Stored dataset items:
==================================================

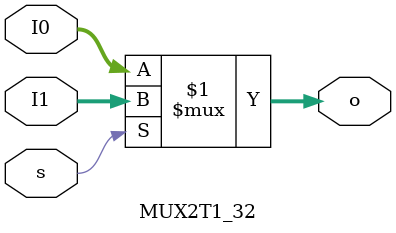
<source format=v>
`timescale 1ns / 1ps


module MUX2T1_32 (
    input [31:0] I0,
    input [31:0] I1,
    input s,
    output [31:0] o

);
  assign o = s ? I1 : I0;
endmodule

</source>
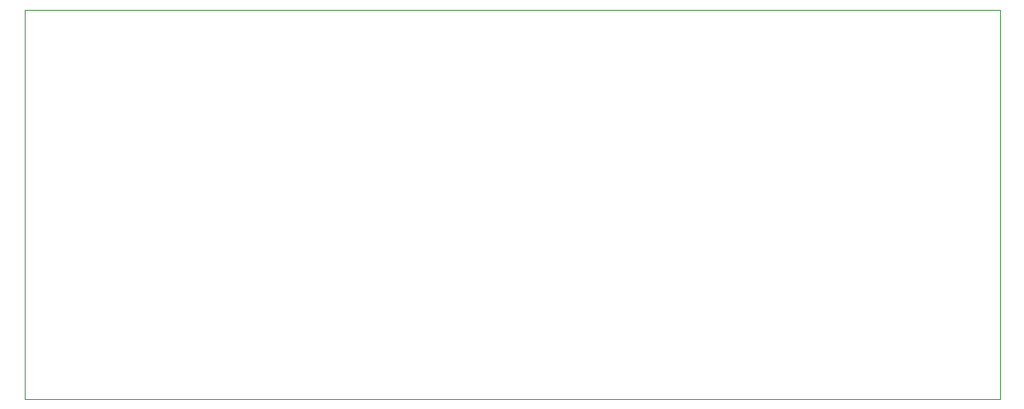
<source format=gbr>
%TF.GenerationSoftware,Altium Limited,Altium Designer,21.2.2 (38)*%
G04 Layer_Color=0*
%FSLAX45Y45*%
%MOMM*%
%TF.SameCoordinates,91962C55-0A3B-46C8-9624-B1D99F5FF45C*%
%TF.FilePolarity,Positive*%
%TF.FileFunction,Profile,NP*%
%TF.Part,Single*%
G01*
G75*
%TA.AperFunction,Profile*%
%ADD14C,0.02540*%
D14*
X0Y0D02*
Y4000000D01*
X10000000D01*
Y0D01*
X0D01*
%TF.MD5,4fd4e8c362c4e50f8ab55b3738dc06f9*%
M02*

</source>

==================================================

• **Action item**: Exact repeat, pictures omitted: give every line from the top of the records down to and including the line with "Y4000000D01*".

• **Problem solution**:
<source format=v>
`timescale 1ns / 1ps


module MUX2T1_32 (
    input [31:0] I0,
    input [31:0] I1,
    input s,
    output [31:0] o

);
  assign o = s ? I1 : I0;
endmodule

</source>
<source format=gbr>
%TF.GenerationSoftware,Altium Limited,Altium Designer,21.2.2 (38)*%
G04 Layer_Color=0*
%FSLAX45Y45*%
%MOMM*%
%TF.SameCoordinates,91962C55-0A3B-46C8-9624-B1D99F5FF45C*%
%TF.FilePolarity,Positive*%
%TF.FileFunction,Profile,NP*%
%TF.Part,Single*%
G01*
G75*
%TA.AperFunction,Profile*%
%ADD14C,0.02540*%
D14*
X0Y0D02*
Y4000000D01*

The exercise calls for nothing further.